#### SOURCE EXTRACT:

◆ ◆ ◆

3. The remote control signal processing device according to claim 2,
wherein the signal elements and the stored element data comprise on-off
pulse times for different periods, the on-off pulse times for the
different periods representing a remote control signal.
4. The remote control signal processing device according to claim 3,
wherein the read-only memory unit comprises a plurality of storage
locations, each of said storage locations containing predetermined data
representing an on-off pulse time corresponding to one of said different
periods.
5. The remote control signal processing device according to claim 2,
wherein said read-only memory unit stores predetermined data representing
different pulse periods, each of the stored pulse periods having a
different on-off time.
Description
BACKGROUND OF THE INVENTION
The present invention relates to a remote control signal processing device,
more particularly to a remote control processing device for a remote
control system comprising a remote control apparatus and a remotely
controlled machine such as TV, VTR or audio equipment.
FIG. 1 shows conceptually two sets of remote control system consisting of
two remote control apparatus and two machines that are to be remotely
controlled with these apparatus. These two sets are of different types in
that the code and format of the remote control signal employed by one set
do not overlap those of the signal used for the other set. In other words,
machine A.sub.1 is remotely controlled with a remote control signal a
supplied from a remote control apparatus A.sub.2, whereas machine B.sub.1
is remotely controlled with a remote control signal b supplied from a
remote control apparatus B.sub.2. However, aparatus A.sub.2 is unable to
remotely control the machine B.sub.1, and apparatus B.sub.2 is incapable
of remotely controlling the machine A.sub.1. Therefore, in order to
remotely control two machines A.sub.1 and B.sub.1 in two different types
of remote control system, two remote control apparatus adapted for the
respective machines have to be operated but this reduces the operating
efficiency of the remote control systems.
In order to deal with this low operability problem, a stack-type remote
control apparatus has been proposed that is used as a single unit to
remotely control a plurality of machines. This stack-type remote control
apparatus is shown in FIG. 2 in which it is identified by C. The code and
format of each of the remote control signals a and b from two remote
control apparatus A.sub.2 and B.sub.2 are preloaded in the memory unit of
the stack-type remote control apparatus C in storage areas associated with
operating keys in this apparatus. When a certain of these operating keys
are depressed, preloaded code and format are selectively used to
reconstruct the associated remote control signal which is supplied to the
respective machines A.sub.1 and B.sub.1 for controlling them remotely.

◆ ◆ ◆

#### DATA EXCERPTS:
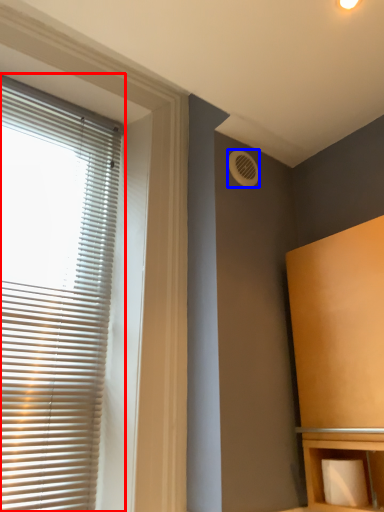
Question: Among these objects, which one is farthest to the camera, window blind (highlighted by a red box) or air conditioning (highlighted by a blue box)?

Choices:
 (A) window blind
 (B) air conditioning

Answer: (B)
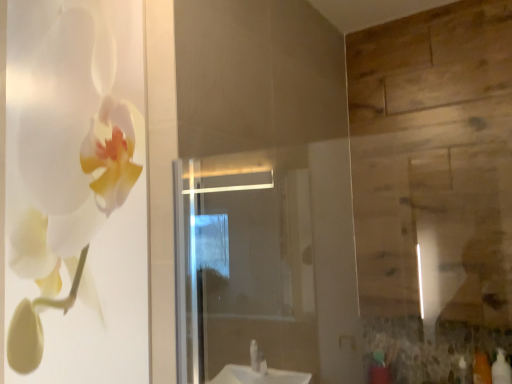
Describe the element at coordinates (75, 187) in the screenshot. This screenshot has width=512, height=384. I see `white glossy orchid at left` at that location.

You are a GUI agent. You are given a task and a screenshot of the screen. Output one action in this format:
    pyautogui.click(x=<x>, y=<y>)
    Task: Click on the white glossy orchid at left
    
    Given the screenshot: What is the action you would take?
    pyautogui.click(x=75, y=187)

At what (x,y) coordinates should I click in order to perform the action: click on white glossy orchid at left. Please return your answer as a coordinate pair (x, y). Looking at the image, I should click on (75, 187).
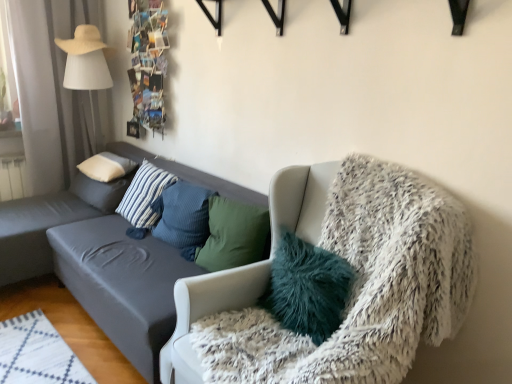
Question: From a real-world perspective, is blue textured pillow at center, the second pillow when ordered from right to left, on top of dark gray fabric couch at left?

Choices:
 (A) yes
 (B) no

Answer: (A)

Question: Does blue textured pillow at center, which appears as the fourth pillow when viewed from the left, have a smaller size compared to dark gray fabric couch at left?

Choices:
 (A) no
 (B) yes

Answer: (B)

Question: Considering the relative sizes of blue textured pillow at center, the second pillow when ordered from right to left, and dark gray fabric couch at left in the image provided, is blue textured pillow at center, the second pillow when ordered from right to left, thinner than dark gray fabric couch at left?

Choices:
 (A) no
 (B) yes

Answer: (B)

Question: Is blue textured pillow at center, which appears as the fourth pillow when viewed from the left, further to camera compared to dark gray fabric couch at left?

Choices:
 (A) yes
 (B) no

Answer: (A)

Question: Is blue textured pillow at center, which appears as the fourth pillow when viewed from the left, positioned in front of dark gray fabric couch at left?

Choices:
 (A) yes
 (B) no

Answer: (B)

Question: From the image's perspective, is white fabric lampshade at left located above or below white soft pillow at upper left, the 1th pillow when ordered from left to right?

Choices:
 (A) above
 (B) below

Answer: (A)

Question: In terms of height, does white fabric lampshade at left look taller or shorter compared to white soft pillow at upper left, arranged as the fifth pillow when viewed from the right?

Choices:
 (A) tall
 (B) short

Answer: (A)

Question: Would you say white fabric lampshade at left is to the left or to the right of white soft pillow at upper left, the 1th pillow when ordered from left to right, in the picture?

Choices:
 (A) right
 (B) left

Answer: (B)

Question: Choose the correct answer: Is white fabric lampshade at left inside white soft pillow at upper left, the 1th pillow when ordered from left to right, or outside it?

Choices:
 (A) outside
 (B) inside

Answer: (A)

Question: Considering the positions of point (89, 62) and point (175, 329), is point (89, 62) closer or farther from the camera than point (175, 329)?

Choices:
 (A) farther
 (B) closer

Answer: (A)

Question: Considering the positions of white fabric lampshade at left and white fluffy chair at right in the image, is white fabric lampshade at left taller or shorter than white fluffy chair at right?

Choices:
 (A) short
 (B) tall

Answer: (B)

Question: From a real-world perspective, relative to white fluffy chair at right, is white fabric lampshade at left vertically above or below?

Choices:
 (A) above
 (B) below

Answer: (A)

Question: Looking at their shapes, would you say white fabric lampshade at left is wider or thinner than white fluffy chair at right?

Choices:
 (A) thin
 (B) wide

Answer: (A)

Question: From their relative heights in the image, would you say blue textured pillow at center, the second pillow when ordered from right to left, is taller or shorter than white soft pillow at upper left, arranged as the fifth pillow when viewed from the right?

Choices:
 (A) tall
 (B) short

Answer: (A)

Question: From the image's perspective, is blue textured pillow at center, which appears as the fourth pillow when viewed from the left, located above or below white soft pillow at upper left, the 1th pillow when ordered from left to right?

Choices:
 (A) above
 (B) below

Answer: (B)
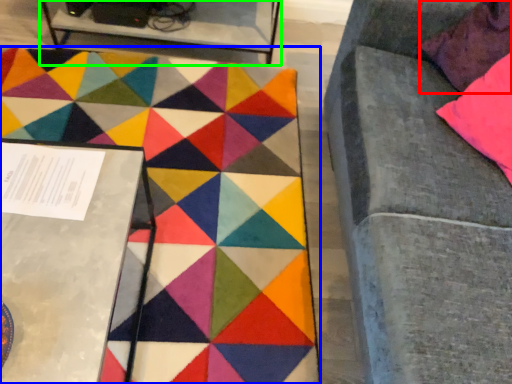
Question: Based on their relative distances, which object is nearer to pillow (highlighted by a red box)? Choose from mat (highlighted by a blue box) and table (highlighted by a green box).

Choices:
 (A) mat
 (B) table

Answer: (A)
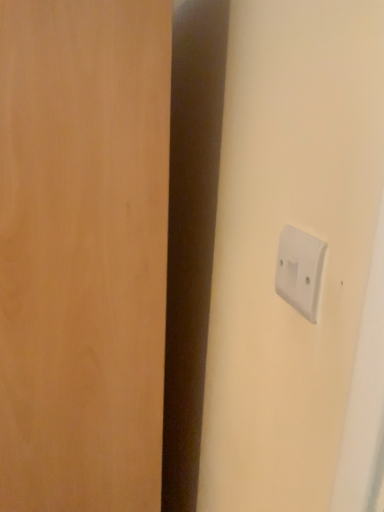
Where is `matte wood door at center`? The image size is (384, 512). matte wood door at center is located at coordinates (83, 252).

The width and height of the screenshot is (384, 512). What do you see at coordinates (83, 252) in the screenshot? I see `matte wood door at center` at bounding box center [83, 252].

In order to face matte wood door at center, should I rotate leftwards or rightwards?

Turn left approximately 16.289 degrees to face it.

Where is `matte wood door at center`? The width and height of the screenshot is (384, 512). matte wood door at center is located at coordinates (83, 252).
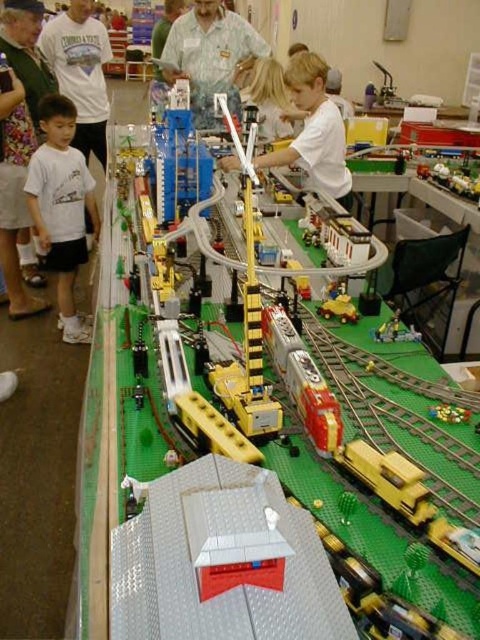
Is light blue shirt at center positioned behind white matte boy at center?

Yes, it is.

Between point (197, 81) and point (308, 134), which one is positioned in front?

Point (308, 134) is in front.

At what (x,y) coordinates should I click in order to perform the action: click on light blue shirt at center. Please return your answer as a coordinate pair (x, y). This screenshot has height=640, width=480. Looking at the image, I should click on (211, 56).

Does white matte shirt at left have a larger size compared to yellow plastic train at center?

Yes, white matte shirt at left is bigger than yellow plastic train at center.

Who is more forward, (25, 186) or (405, 333)?

Positioned in front is point (405, 333).

Identify the location of white matte shirt at left. (61, 208).

Does white matte shirt at left have a larger size compared to white matte boy at center?

No, white matte shirt at left is not bigger than white matte boy at center.

Who is lower down, white matte shirt at left or white matte boy at center?

white matte shirt at left is lower down.

The image size is (480, 640). What do you see at coordinates (61, 208) in the screenshot?
I see `white matte shirt at left` at bounding box center [61, 208].

Locate an element on the screen. The width and height of the screenshot is (480, 640). white matte shirt at left is located at coordinates (61, 208).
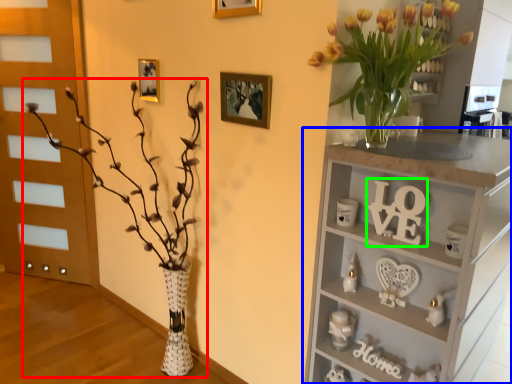
Question: Considering the real-world distances, which object is closest to houseplant (highlighted by a red box)? shelf (highlighted by a blue box) or number (highlighted by a green box).

Choices:
 (A) shelf
 (B) number

Answer: (A)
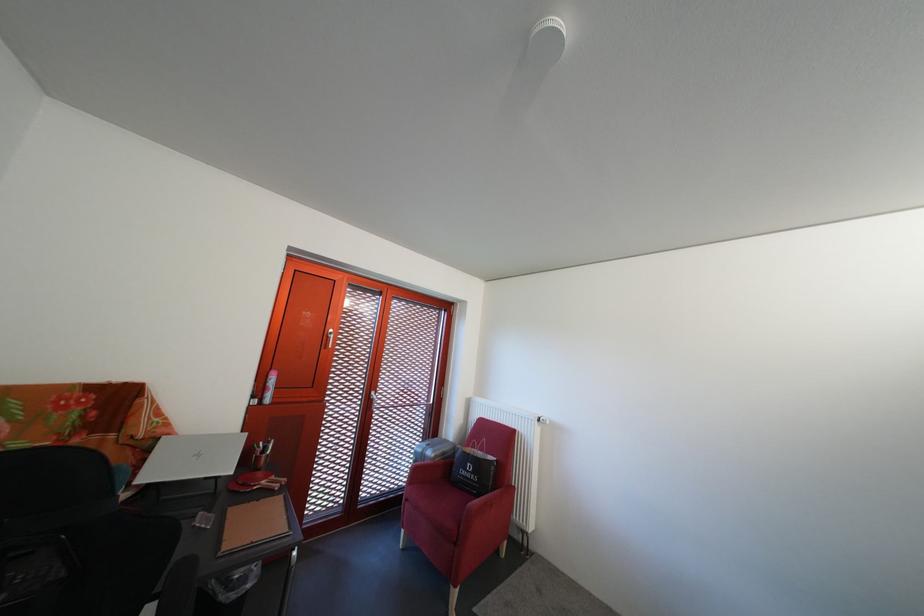
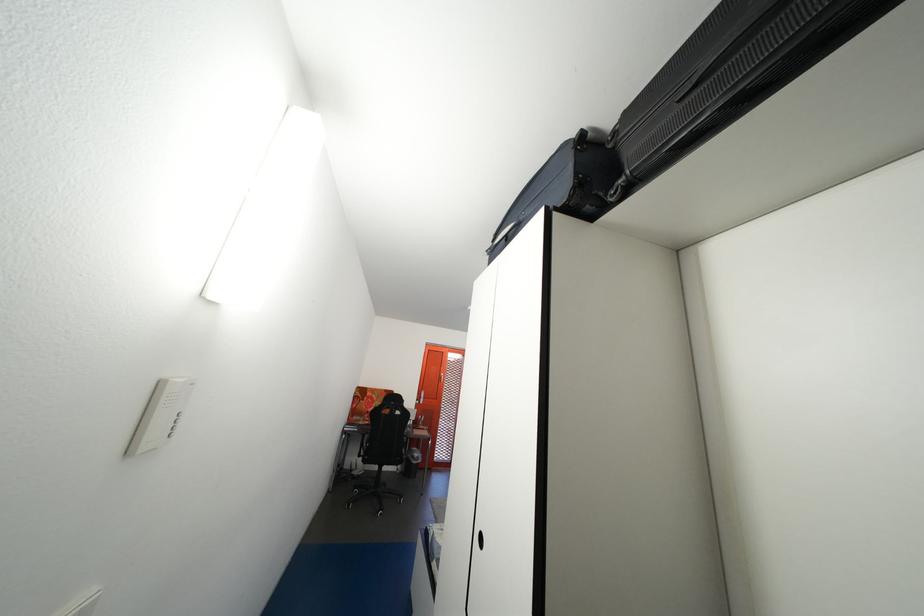
Locate, in the second image, the point that corresponds to (283,389) in the first image.

(433, 402)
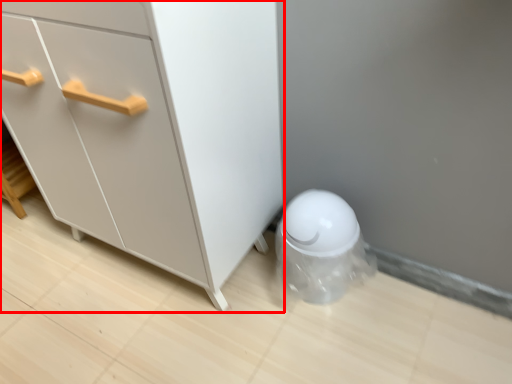
Question: From the image's perspective, what is the correct spatial relationship of chest of drawers (annotated by the red box) in relation to porcelain?

Choices:
 (A) above
 (B) below

Answer: (A)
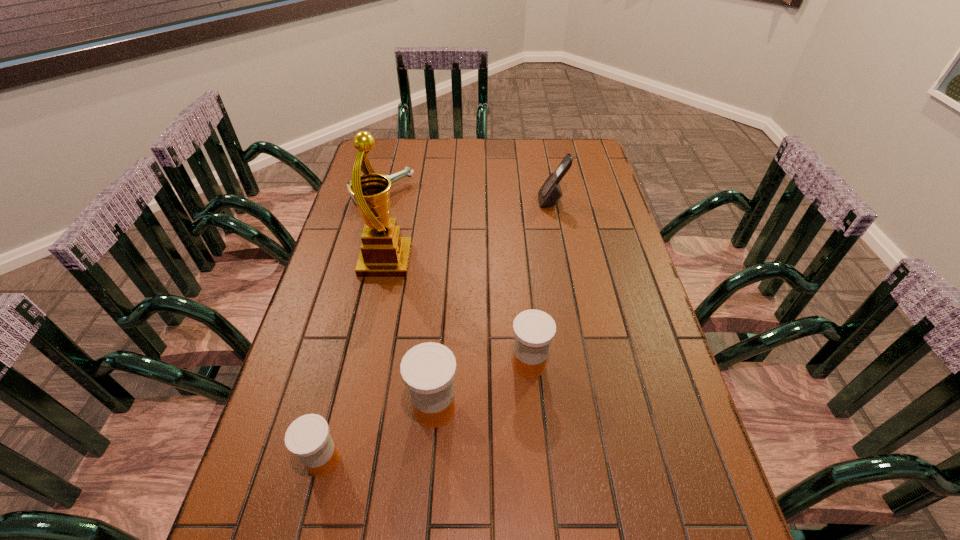
Where is `free space that is in between the rightmost medicine and the fourth nearest object`? free space that is in between the rightmost medicine and the fourth nearest object is located at coordinates (458, 313).

Locate an element on the screen. The height and width of the screenshot is (540, 960). unoccupied area between the tallest object and the rightmost object is located at coordinates (468, 231).

Choose which object is the fourth nearest neighbor to the bottle. Please provide its 2D coordinates. Your answer should be formatted as a tuple, i.e. [(x, y)], where the tuple contains the x and y coordinates of a point satisfying the conditions above.

[(428, 369)]

This screenshot has width=960, height=540. Identify the location of object that is the fourth closest to the second tallest medicine. (550, 193).

I want to click on the closest medicine relative to the rightmost object, so click(x=534, y=330).

You are a GUI agent. You are given a task and a screenshot of the screen. Output one action in this format:
    pyautogui.click(x=<x>, y=<y>)
    Task: Click on the medicine that stands as the second closest to the fifth farthest object
    The width and height of the screenshot is (960, 540).
    Given the screenshot: What is the action you would take?
    pyautogui.click(x=308, y=437)

I want to click on vacant point that satisfies the following two spatial constraints: 1. on the front-facing side of the cellular telephone; 2. on the label of the leftmost medicine, so click(x=601, y=461).

Identify the location of vacant space that satisfies the following two spatial constraints: 1. on the front-facing side of the rightmost object; 2. on the label of the leftmost medicine. The width and height of the screenshot is (960, 540). (601, 461).

Where is `free space that satisfies the following two spatial constraints: 1. on the label of the second nearest object; 2. on the label of the nearest medicine`? This screenshot has height=540, width=960. free space that satisfies the following two spatial constraints: 1. on the label of the second nearest object; 2. on the label of the nearest medicine is located at coordinates (430, 461).

At what (x,y) coordinates should I click in order to perform the action: click on vacant area in the image that satisfies the following two spatial constraints: 1. on the label of the fifth farthest object; 2. on the label of the fifth tallest object. Please return your answer as a coordinate pair (x, y). Looking at the image, I should click on (430, 461).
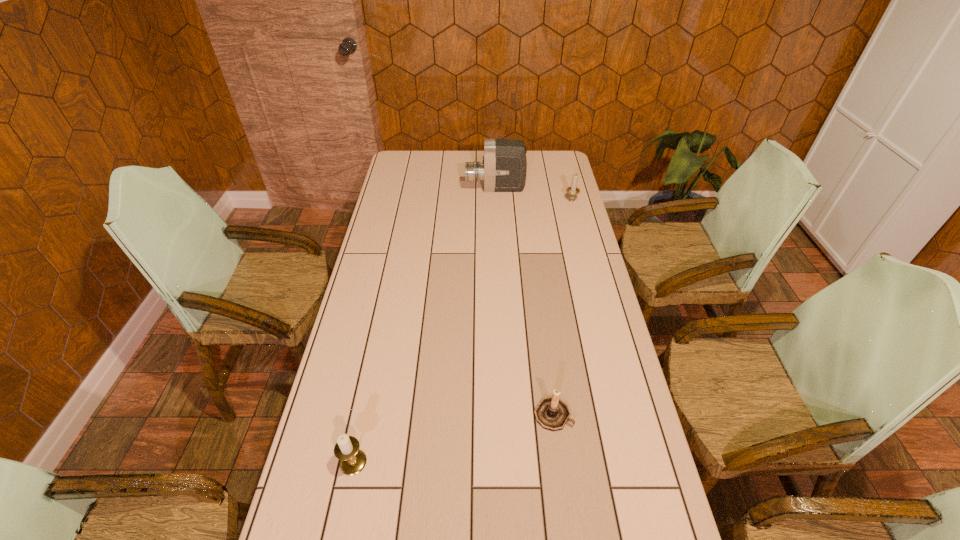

◆ ◆ ◆

#### STUDY QUESTIONS:
**1.** Reproduce the passage from the remote control patent text word for word, beginning with "5. The remote" and ending after "or audio equipment.".
**2.** List each line of the listing that contains the word "action", matching case exactly.

#### ANSWERS PER TASK:
**1.**
5. The remote control signal processing device according to claim 2,
wherein said read-only memory unit stores predetermined data representing
different pulse periods, each of the stored pulse periods having a
different on-off time.
Description
BACKGROUND OF THE INVENTION
The present invention relates to a remote control signal processing device,
more particularly to a remote control processing device for a remote
control system comprising a remote control apparatus and a remotely
controlled machine such as TV, VTR or audio equipment.

**2.**
You are a GUI agent. You are given a task and a screenshot of the screen. Output one action in this format:
    Given the screenshot: What is the action you would take?
At what (x,y) coordinates should I click in order to perform the action: click on white glossy orchid at left. Please return your answer as a coordinate pair (x, y). Looking at the image, I should click on (75, 187).
At what (x,y) coordinates should I click in order to perform the action: click on light blue shirt at center. Please return your answer as a coordinate pair (x, y). This screenshot has height=640, width=480. Looking at the image, I should click on (211, 56).
You are a GUI agent. You are given a task and a screenshot of the screen. Output one action in this format:
    Given the screenshot: What is the action you would take?
At what (x,y) coordinates should I click in order to perform the action: click on vacant area in the image that satisfies the following two spatial constraints: 1. on the label of the fifth farthest object; 2. on the label of the fifth tallest object. Please return your answer as a coordinate pair (x, y). Looking at the image, I should click on (430, 461).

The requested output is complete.